──────── Passage given ────────

Is it necessary to waste energy for the sake of scarcity?
Gold is a rare commodity on its own due to its limited quantity. Furthermore, there are associated costs with its mining. Therefore, gold is expensive and has been keeping its function as a store of value for decades.
Conversely, the price of a product reflects production costs, with an added profit margin. Thus, there is a question — is the scarcity of Bitcoin caused by the fact that PoW consumes a large amount of energy, consequently increasing the price? We do not think so for a variety of reasons:
- If somebody created a new crypto-project that would use up twice as much energy as Bitcoin, would such crypto-project be more valuable? The answer is, by all means, that it would not work because no one would be purchasing such coins unless there is general trust in the project and accordingly, associated liquidity.

──────── Stored data ────────

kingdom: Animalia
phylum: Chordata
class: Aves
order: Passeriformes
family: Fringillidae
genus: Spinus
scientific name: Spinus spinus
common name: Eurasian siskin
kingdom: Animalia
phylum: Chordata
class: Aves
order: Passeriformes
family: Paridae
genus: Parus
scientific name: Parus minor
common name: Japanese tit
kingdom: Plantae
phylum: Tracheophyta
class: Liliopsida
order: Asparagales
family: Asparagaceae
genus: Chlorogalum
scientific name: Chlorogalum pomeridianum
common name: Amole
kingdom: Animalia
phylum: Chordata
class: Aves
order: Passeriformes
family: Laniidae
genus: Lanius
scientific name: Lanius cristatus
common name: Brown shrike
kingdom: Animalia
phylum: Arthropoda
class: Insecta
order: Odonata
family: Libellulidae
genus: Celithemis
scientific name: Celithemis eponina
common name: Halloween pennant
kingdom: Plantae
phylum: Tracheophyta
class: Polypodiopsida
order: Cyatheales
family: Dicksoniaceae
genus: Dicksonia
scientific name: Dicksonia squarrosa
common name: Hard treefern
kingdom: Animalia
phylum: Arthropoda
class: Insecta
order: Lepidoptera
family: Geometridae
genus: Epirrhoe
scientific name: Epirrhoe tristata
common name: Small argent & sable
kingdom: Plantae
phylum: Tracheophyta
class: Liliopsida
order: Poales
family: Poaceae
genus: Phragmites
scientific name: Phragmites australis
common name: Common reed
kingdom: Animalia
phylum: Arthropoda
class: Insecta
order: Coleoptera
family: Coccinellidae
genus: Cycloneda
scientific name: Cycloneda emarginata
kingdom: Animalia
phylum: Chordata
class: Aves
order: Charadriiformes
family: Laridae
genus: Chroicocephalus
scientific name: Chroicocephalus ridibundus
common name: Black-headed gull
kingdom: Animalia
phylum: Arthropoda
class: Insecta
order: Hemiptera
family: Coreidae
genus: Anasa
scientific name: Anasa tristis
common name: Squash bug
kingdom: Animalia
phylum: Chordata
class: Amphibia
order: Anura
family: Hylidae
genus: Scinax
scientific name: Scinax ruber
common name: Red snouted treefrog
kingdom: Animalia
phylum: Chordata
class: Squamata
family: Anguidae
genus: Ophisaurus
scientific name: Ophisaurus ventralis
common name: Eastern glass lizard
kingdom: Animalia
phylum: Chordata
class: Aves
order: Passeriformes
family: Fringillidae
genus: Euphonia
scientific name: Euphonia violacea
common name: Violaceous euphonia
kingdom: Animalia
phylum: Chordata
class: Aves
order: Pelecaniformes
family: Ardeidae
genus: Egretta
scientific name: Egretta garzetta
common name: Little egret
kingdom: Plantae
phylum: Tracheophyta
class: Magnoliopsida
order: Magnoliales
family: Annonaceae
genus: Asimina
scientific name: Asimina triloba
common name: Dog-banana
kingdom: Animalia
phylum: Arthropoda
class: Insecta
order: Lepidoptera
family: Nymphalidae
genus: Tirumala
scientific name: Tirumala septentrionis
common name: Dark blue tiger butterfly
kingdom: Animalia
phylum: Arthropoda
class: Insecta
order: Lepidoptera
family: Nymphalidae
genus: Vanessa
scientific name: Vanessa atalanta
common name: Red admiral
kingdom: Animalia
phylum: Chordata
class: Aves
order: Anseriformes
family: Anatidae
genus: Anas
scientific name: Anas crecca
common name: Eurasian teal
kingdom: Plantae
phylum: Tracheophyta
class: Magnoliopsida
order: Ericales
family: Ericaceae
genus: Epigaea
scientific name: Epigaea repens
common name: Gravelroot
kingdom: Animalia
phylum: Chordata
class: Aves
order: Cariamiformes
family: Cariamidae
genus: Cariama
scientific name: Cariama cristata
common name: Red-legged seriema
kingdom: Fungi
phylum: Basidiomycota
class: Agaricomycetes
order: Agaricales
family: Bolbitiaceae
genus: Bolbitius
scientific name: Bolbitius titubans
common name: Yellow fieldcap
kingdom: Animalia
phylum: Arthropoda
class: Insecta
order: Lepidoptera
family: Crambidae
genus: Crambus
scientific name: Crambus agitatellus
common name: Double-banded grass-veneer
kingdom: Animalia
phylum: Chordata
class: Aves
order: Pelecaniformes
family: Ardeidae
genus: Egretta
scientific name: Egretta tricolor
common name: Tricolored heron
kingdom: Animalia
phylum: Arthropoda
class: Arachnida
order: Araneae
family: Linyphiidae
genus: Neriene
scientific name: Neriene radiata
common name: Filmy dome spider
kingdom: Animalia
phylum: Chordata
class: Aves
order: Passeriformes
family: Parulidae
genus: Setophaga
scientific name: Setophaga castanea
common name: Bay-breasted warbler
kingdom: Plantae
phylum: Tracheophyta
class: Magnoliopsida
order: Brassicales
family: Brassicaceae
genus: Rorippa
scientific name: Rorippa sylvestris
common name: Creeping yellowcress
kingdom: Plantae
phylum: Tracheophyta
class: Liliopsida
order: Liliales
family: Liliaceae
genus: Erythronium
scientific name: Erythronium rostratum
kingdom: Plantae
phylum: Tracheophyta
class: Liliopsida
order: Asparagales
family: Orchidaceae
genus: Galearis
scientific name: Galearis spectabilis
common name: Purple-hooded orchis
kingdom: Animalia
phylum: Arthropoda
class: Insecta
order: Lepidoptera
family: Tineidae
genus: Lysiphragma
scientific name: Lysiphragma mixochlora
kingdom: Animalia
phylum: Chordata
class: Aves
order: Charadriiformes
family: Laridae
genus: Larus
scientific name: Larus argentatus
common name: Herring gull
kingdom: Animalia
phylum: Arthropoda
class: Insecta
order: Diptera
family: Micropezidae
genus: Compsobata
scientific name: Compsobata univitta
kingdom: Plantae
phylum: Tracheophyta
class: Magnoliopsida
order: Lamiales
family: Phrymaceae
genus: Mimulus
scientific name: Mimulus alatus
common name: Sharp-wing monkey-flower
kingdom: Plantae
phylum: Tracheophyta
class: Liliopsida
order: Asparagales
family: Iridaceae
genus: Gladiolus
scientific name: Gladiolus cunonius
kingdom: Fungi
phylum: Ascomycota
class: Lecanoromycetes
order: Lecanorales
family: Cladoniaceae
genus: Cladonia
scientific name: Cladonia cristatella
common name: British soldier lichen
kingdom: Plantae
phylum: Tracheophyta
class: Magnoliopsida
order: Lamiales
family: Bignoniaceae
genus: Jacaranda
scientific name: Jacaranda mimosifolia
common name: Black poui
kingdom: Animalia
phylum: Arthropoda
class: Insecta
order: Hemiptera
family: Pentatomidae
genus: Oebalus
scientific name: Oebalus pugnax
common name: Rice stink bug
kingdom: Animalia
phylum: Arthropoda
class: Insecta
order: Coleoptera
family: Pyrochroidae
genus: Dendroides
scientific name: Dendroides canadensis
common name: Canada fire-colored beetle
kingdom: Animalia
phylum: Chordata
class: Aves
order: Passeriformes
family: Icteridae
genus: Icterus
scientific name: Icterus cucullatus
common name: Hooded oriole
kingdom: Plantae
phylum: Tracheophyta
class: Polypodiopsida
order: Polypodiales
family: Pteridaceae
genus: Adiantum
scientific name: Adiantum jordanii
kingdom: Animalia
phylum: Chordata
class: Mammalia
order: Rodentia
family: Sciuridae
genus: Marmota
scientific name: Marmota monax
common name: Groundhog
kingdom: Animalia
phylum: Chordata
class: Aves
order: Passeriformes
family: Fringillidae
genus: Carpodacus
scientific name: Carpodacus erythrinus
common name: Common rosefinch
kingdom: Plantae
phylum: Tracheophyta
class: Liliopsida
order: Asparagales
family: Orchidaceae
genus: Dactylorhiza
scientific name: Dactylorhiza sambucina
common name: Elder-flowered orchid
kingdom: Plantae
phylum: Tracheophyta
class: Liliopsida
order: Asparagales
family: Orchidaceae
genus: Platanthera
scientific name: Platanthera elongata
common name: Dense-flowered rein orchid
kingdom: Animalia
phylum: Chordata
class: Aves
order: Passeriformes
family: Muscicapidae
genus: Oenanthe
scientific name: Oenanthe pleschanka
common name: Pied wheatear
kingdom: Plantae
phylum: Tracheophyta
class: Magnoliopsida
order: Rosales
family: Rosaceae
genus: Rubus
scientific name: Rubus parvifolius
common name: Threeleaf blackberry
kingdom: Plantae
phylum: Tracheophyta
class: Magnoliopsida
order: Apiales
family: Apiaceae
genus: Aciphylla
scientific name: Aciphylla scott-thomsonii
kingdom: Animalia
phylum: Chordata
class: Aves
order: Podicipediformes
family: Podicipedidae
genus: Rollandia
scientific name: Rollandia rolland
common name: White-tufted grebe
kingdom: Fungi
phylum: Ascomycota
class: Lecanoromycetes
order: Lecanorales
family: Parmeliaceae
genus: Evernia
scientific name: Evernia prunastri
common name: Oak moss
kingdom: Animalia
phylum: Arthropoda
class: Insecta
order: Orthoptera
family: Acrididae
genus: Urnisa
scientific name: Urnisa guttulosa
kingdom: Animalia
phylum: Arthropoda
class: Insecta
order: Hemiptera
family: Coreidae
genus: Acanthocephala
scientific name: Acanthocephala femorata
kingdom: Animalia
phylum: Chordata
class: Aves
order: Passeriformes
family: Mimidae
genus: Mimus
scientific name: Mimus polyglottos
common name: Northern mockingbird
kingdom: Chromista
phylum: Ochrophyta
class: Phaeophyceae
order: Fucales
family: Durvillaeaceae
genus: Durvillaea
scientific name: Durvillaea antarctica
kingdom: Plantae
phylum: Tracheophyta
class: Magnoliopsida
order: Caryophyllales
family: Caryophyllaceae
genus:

────────

Decide whether each statement agrees with the passage on energy and scarcity, answering yes or no and quoting the words of the passage that settle it: (a) the passage links the cost of gold partly to mining; (b) the authors hold that the scarcity of Bitcoin comes from the large energy use of PoW; (c) a crypto-project using twice as much energy as Bitcoin would be more valuable. Rely on the passage on energy and scarcity alone, not on the records.

(a) Yes: "Furthermore, there are associated costs with its mining. Therefore, gold is expensive"
(b) No: "We do not think so for a variety of reasons"
(c) No: "it would not work because no one would be purchasing such coins"